Torniamo a lei da Meloni.
«All’uscita ho detto ai giornalisti che ero stato a Palazzo Chigi perché il caffè è buono. Ma di che stiamo parlando? Ho fatto tante cose nella vita. Non lo scriva, ma sono commendatore della Repubblica per meriti sociali, onorificenza ricevuta dal presidente Giorgio Napolitano. Certe cose le tengo per me, sono a posto con la coscienza».
Come ha conosciuto la premier?
«Era una ragazza con una grande volontà, determinatissima. Francesco Storace mi aveva permesso di aprire accademie gratuite per i ragazzi, per me non aveva un colore politico, abbiamo sempre parlato di formazione dei giovani. La incrociai a una manifestazione. Giorgia è di Roma e della Roma, sul calcio fronti opposti. Le ricordo sempre: “Viviamo in una società multilaziale”».
L’ha presentata al comizio finale della campagna elettorale.
«Quando mi hanno chiesto: “Ti va di presentare Giorgia in Piazza del Popolo?”, ho detto subito di sì. Scelta di campo difficile perché sapevo che sarei stato giudicato».
Da ragazzo era di destra?
«Ero democristiano. Ho avuto simpatia per i repubblicani, i liberali, come sono stato vicino a Renato Nicolini, che era comunista e ha fatto cose straordinarie. Se una persona di sinistra fa una cosa bella, chi è di destra la dovrebbe abbracciare. E viceversa. Una volta c’erano La Malfa, Moro, Berlinguer, Almirante. Non c’è stato un ricambio generazionale degno. Con FdI mi sono sentito di stare vicino a un cambiamento, con la speranza che sia reale, importante».

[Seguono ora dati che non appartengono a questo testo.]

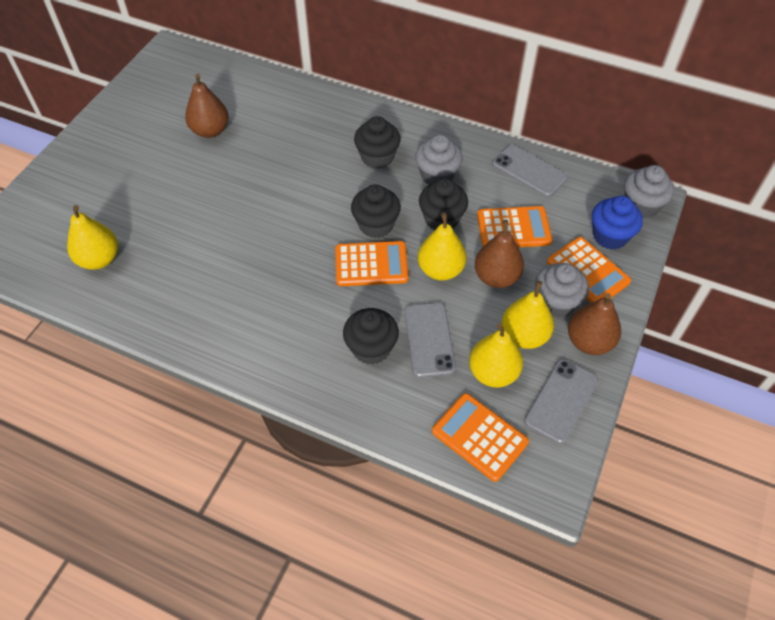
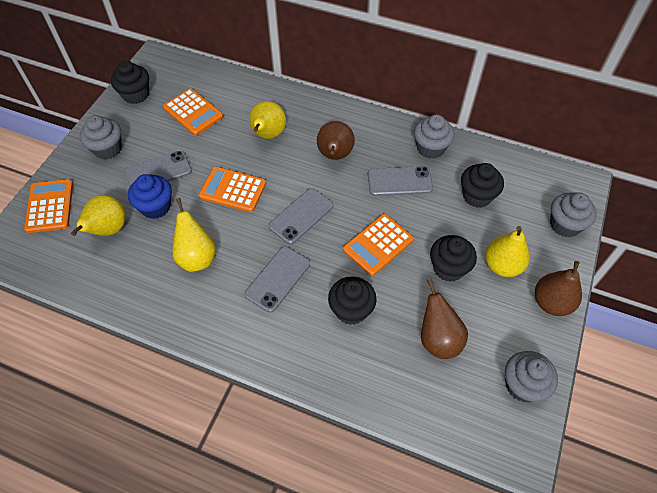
grey cupcake: [415,134,463,184] [535,263,589,318] [624,165,674,218] = 3 -> [80,115,122,160] [414,115,454,159] [505,351,558,402] [550,192,597,237] = 4
grey phone: [404,303,456,378] [492,145,567,197] [524,359,598,444] = 3 -> [124,150,192,187] [244,246,310,313] [268,188,333,244] [368,166,433,196] = 4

Se Meloni non c’entra col suo ritorno in Rai, chi c’entra?
«Sono arrivate ai vertici persone che mi apprezzavano in tempi non sospetti, dall’amministratore delegato Roberto Sergio a Angelo Mellone, a Marcello Ciannamea, che è sempre venuto in teatro. Mi ha detto: “Mi piacerebbe lavorare con te”».
Sembrava che dovesse condurre tutto, anche il Festival di Sanremo.
Nessun imbarazzo? Fiorello ha ironizzato pensandola all’Ariston.
«Ci siamo sentiti. Con Rosario ci conosciamo dai tempi dei villaggi Valtur, mi ha fatto ridere anche Crozza. Va bene tutto, ridiamo».
In questi anni di assenza, le è mancata la tv?
«Sì... Ho condotto Reazione a catena che faceva il 30% di share. Ci fu lo stop dopo una Domenica sfortunata. Da lì silenzio assordante».
Non dica che è stato allontanato
per ragioni politiche.
«Ma no, assolutamente. Fu una scelta non so di chi, qualcuno in Rai disse: “Insegno non va”. La ruota gira, sono abituato ai no. “Non farai il Centro sperimentale”, chiusa una porta si apre un portone. Ora sono uno degli insegnanti. E poi c’è la formazione, la mia passione, mi rendo utile. Chi fa l’attore ha un ego notevole, l’ambizione supera l’umiltà. Io ogni giorno ricomincio da capo, faccio le prove del gioco e domani ho tre turni di doppiaggio. A ottobre debutterò al Quirino con mia moglie Alessia Navarro. Quando diventerò freddo e calcolatore, finirà tutto».
La polemica della Gatta nera, Ainett Stephens troppo vecchia. Poi la modella scelta, via per il fumo e arriva Miss Italia Lavinia Abate. Ha avuto voce in capitolo?
«Con Ainett si è scatenata la polemica perché avevo detto che dopo quindici anni bisognava fare dei cambiamenti. Chiariamo: gatta nera perché porta male quella carta, se fosse stata gialla o verde sarebbe stato uguale. Il giorno della ragazza in barca con le cartine mi avete telefonato tutti, non avevo capito che fosse successo. Mai avuto il potere di cacciare o di scegliere».
Nell’autobiografia “La vita non è un film”, ha scritto anche che ha un solo testicolo.
«L’ho scritto perché chi è nella mia condizione deve sapere che può fare una vita normalissima, ho quattro figli».
I suoi genitori?
«Papà faceva il vetrinista. Mamma morì il giorno prima che succedesse tutto: la nascita di mio figlio, il debutto su Rai 2. Sono nato a Monteverde vecchio e dico sempre: “Morirò sotto un autobus della linea 75”».